◆ **PROBLEM STATEMENT**
Wherever a line below holds the word "Gameplay", copy that line.

Collected data entries:
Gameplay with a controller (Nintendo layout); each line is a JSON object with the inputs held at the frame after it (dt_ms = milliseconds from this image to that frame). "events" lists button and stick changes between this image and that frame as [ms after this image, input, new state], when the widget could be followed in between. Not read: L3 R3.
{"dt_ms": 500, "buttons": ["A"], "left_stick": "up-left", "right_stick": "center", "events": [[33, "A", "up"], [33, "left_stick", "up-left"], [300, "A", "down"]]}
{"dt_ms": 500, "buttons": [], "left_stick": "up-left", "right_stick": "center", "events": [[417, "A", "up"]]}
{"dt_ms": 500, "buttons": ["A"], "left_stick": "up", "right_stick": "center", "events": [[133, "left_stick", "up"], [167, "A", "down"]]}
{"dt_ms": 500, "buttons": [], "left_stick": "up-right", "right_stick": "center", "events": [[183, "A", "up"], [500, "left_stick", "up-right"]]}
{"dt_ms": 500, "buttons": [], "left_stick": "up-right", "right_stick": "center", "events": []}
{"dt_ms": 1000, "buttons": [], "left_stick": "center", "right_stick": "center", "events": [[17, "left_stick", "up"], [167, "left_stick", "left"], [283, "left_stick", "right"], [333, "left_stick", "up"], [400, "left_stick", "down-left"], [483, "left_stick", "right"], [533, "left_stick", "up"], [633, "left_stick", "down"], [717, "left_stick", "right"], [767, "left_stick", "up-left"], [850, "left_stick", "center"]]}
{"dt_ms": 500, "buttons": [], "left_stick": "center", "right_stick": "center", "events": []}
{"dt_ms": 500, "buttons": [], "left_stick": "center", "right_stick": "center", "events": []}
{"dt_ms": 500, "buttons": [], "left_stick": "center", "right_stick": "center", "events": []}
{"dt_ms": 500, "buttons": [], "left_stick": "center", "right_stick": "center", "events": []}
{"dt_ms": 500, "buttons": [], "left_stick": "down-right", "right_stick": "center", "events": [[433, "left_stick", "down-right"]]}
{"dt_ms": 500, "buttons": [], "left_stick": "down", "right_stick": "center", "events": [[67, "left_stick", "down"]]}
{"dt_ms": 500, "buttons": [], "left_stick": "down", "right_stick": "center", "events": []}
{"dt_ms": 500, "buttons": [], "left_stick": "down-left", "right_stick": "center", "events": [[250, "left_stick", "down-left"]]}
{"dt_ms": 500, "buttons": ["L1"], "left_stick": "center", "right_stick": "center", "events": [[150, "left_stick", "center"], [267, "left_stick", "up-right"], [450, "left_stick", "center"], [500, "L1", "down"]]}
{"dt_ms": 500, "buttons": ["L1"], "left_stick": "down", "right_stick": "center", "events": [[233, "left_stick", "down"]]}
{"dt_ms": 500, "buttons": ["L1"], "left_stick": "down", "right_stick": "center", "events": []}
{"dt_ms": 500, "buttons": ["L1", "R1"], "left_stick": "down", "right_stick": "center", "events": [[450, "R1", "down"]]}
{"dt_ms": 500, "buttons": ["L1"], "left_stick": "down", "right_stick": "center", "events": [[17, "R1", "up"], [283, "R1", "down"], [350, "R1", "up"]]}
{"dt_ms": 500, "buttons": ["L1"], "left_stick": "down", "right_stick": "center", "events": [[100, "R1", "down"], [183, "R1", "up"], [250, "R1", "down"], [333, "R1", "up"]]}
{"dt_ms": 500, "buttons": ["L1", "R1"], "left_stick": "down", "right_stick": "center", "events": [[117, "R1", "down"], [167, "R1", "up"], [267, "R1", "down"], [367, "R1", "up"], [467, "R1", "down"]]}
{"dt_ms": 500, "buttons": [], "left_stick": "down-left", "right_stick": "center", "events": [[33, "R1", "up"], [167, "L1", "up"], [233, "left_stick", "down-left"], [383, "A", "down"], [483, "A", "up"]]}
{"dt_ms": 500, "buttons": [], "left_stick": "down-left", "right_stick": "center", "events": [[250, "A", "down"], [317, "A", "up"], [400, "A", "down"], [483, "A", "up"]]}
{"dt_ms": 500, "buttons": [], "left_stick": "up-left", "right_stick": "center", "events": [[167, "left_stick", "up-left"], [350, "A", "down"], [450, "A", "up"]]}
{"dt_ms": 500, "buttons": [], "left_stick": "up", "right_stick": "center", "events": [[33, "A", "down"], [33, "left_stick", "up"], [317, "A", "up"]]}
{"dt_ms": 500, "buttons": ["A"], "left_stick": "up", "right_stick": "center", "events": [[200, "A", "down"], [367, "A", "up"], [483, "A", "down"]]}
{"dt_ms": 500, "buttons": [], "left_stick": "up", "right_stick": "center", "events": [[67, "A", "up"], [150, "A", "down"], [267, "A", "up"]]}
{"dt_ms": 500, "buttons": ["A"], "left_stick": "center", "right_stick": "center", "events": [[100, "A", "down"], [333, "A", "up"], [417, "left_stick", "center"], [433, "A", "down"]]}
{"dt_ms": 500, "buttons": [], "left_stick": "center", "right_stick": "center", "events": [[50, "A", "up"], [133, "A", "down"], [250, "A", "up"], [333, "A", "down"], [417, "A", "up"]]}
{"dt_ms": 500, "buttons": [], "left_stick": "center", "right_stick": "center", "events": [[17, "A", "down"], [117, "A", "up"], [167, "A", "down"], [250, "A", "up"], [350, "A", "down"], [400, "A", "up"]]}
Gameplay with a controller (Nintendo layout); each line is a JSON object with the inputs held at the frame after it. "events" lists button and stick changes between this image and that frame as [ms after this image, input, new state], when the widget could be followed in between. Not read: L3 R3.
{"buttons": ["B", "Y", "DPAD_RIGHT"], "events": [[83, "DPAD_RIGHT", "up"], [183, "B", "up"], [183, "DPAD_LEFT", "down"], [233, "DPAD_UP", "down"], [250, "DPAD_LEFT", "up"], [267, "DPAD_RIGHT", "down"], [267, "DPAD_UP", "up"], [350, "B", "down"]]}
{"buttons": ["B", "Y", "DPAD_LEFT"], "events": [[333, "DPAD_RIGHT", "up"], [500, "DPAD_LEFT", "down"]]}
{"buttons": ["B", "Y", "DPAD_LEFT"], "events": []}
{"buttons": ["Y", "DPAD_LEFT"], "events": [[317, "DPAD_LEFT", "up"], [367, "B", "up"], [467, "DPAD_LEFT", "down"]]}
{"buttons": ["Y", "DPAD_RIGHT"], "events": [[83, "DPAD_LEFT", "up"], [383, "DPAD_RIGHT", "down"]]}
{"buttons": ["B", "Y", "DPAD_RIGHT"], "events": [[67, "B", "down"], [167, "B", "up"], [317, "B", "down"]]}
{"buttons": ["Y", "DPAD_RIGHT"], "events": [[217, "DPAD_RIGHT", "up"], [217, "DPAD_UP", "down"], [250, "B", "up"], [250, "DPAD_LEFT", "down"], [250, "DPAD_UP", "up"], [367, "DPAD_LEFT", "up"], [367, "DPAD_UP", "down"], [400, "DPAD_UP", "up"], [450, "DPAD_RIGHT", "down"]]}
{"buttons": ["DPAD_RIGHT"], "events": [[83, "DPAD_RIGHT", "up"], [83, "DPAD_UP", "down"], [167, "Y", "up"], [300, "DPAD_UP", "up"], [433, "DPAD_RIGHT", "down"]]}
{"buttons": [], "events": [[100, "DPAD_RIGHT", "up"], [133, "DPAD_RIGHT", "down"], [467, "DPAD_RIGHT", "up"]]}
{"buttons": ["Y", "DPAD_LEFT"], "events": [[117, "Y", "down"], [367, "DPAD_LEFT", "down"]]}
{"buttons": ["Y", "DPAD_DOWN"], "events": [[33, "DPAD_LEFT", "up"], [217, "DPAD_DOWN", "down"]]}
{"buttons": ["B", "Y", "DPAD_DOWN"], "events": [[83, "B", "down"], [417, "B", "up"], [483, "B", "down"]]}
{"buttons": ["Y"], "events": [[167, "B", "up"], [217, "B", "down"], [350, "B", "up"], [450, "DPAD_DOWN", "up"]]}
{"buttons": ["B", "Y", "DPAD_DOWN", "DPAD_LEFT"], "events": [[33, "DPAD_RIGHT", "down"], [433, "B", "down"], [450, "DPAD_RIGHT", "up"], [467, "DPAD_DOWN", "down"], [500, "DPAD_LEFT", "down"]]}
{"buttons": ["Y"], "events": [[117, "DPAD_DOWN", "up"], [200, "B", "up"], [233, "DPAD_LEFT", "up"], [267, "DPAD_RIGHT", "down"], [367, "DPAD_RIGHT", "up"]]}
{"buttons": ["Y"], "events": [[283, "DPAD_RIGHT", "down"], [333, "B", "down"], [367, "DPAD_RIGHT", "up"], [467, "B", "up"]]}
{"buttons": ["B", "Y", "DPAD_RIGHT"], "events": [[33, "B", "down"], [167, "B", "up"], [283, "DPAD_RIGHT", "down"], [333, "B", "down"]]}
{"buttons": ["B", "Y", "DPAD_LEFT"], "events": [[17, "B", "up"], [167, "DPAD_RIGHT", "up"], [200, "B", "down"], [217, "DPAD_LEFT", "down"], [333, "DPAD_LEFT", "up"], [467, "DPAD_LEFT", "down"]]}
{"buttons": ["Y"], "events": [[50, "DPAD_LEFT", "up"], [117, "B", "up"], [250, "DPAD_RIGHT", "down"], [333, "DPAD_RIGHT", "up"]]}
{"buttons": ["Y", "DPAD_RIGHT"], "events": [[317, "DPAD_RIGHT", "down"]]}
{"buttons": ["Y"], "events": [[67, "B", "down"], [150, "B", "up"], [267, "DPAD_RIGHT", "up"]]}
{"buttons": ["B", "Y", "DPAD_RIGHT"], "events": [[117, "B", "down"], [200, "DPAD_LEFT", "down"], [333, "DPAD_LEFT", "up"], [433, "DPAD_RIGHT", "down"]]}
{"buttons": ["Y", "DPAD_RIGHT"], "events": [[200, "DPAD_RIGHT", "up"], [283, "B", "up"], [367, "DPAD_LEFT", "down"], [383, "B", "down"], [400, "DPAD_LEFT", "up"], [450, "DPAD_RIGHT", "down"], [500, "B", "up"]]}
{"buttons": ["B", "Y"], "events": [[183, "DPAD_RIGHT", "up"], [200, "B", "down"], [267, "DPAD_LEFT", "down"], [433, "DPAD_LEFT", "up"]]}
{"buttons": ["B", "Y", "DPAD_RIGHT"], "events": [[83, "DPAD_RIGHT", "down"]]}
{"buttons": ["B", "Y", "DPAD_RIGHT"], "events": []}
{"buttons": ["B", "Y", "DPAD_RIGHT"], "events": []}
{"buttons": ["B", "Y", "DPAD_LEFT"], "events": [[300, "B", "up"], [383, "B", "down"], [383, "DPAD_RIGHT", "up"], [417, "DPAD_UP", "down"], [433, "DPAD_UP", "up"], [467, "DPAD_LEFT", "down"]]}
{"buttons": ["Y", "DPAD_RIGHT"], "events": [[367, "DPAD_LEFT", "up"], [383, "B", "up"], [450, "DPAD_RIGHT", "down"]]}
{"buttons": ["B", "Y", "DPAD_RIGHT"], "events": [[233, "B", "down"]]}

◆ **RESPONSE TO THIS TASK**
Gameplay with a controller (Nintendo layout); each line is a JSON object with the inputs held at the frame after it (dt_ms = milliseconds from this image to that frame). "events" lists button and stick changes between this image and that frame as [ms after this image, input, new state], when the widget could be followed in between. Not read: L3 R3.
Gameplay with a controller (Nintendo layout); each line is a JSON object with the inputs held at the frame after it. "events" lists button and stick changes between this image and that frame as [ms after this image, input, new state], when the widget could be followed in between. Not read: L3 R3.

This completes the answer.